The freezing point of equimolal aqueous solution will be highest for which of the following?

C₆H₁₂O₆

The correct answer is option 4. \(C_6H_{12}O_6\).

To determine which equimolal aqueous solution will have the highest freezing point, we need to consider the effect of solute dissociation on freezing point depression. The key concept here is the van 't Hoff factor (\(i\)), which represents the number of particles into which a solute dissociates in solution. The greater the number of particles, the greater the freezing point depression.
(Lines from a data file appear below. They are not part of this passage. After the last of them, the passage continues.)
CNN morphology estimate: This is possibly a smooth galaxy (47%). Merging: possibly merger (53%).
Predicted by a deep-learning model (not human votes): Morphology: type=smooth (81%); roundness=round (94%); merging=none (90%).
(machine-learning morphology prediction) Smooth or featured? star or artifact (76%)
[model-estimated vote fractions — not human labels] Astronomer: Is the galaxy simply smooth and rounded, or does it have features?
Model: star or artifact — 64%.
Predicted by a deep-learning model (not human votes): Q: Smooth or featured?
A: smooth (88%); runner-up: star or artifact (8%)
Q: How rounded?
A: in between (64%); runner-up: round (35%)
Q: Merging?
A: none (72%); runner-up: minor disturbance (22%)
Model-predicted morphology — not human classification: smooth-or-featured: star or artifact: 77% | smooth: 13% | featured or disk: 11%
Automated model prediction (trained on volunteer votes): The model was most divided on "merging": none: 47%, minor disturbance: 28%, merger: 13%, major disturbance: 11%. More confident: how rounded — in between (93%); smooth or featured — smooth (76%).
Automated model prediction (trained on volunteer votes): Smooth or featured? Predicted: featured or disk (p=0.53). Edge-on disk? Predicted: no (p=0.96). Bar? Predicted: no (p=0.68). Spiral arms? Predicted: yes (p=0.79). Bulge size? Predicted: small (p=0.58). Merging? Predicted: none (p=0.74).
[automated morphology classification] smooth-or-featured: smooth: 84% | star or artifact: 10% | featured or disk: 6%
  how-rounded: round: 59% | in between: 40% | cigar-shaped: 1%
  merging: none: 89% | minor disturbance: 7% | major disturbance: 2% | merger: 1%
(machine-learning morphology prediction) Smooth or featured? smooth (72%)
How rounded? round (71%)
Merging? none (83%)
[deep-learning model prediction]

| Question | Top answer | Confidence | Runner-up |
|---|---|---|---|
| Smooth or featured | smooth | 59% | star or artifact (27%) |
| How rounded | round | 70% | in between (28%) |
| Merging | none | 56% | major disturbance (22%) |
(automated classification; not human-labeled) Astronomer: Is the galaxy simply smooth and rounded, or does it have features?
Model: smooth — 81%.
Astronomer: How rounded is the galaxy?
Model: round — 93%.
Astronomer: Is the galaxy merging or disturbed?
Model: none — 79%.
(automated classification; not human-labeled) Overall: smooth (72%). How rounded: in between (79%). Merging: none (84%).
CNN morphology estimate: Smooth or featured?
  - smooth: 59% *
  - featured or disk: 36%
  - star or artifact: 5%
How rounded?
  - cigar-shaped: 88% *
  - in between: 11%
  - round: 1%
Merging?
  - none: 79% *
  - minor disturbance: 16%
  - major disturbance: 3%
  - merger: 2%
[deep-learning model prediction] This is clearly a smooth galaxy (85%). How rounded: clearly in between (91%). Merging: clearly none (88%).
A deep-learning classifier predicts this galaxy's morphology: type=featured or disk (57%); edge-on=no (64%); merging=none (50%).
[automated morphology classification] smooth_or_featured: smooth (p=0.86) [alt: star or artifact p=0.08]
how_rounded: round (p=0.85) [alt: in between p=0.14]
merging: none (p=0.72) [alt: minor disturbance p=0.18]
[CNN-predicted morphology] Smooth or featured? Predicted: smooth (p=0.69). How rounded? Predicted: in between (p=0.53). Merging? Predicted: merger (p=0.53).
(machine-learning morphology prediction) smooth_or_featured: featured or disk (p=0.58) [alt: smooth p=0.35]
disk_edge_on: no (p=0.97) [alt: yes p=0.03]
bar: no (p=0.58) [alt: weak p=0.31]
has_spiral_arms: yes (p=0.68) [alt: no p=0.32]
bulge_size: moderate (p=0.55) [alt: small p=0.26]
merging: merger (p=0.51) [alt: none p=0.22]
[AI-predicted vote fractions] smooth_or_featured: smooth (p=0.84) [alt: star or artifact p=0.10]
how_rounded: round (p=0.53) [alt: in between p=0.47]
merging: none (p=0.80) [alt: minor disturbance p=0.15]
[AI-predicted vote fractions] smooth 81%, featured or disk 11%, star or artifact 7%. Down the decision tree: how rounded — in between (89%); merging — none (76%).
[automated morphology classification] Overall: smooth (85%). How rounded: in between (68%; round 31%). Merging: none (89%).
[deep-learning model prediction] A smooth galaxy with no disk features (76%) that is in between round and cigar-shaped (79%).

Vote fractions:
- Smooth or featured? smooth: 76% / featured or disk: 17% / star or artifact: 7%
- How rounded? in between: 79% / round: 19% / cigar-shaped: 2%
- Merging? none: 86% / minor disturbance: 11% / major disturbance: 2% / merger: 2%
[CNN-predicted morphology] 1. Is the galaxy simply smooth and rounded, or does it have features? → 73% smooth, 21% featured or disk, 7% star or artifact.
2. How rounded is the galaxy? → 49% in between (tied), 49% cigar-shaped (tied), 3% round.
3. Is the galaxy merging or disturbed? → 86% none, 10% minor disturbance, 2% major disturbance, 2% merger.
The freezing point depression (\(\Delta T_f\)) is given by the formula:

\(\Delta T_f = i \cdot K_f \cdot m \)

where:

\(i\) is the van 't Hoff factor (number of particles the solute dissociates into).

\(K_f\) is the cryoscopic constant.

\(m\) is the molality of the solution.

Analysis of Each Solute

1. \(C_6H_5NH_3Cl\) (Phenylammonium chloride):

Dissociates into two ions: \( C_6H_5NH_3^+ \) and \( Cl^- \)

\(i = 2\)

2. \(Ca(NO_3)_2\) (Calcium nitrate):

Dissociates into three ions: \( Ca^{2+} \) and 2 \( NO_3^- \)

\(i = 3\)

3. \(La(NO_3)_3\) (Lanthanum nitrate):

Dissociates into four ions: \( La^{3+} \) and 3 \( NO_3^- \)

\(i = 4\)

4. \(C_6H_{12}O_6\) (Glucose):

Does not dissociate in water (non-electrolyte)

\(i = 1\)

Determining the Highest Freezing Point

The freezing point depression is inversely proportional to the van 't Hoff factor \(i\). Therefore, the solution with the smallest van 't Hoff factor will experience the least freezing point depression and thus have the highest freezing point.

Since glucose \((C_6H_{12}O_6)\) has the smallest van 't Hoff factor (\(i = 1\)), its solution will have the least freezing point depression and therefore the highest freezing point among the given options.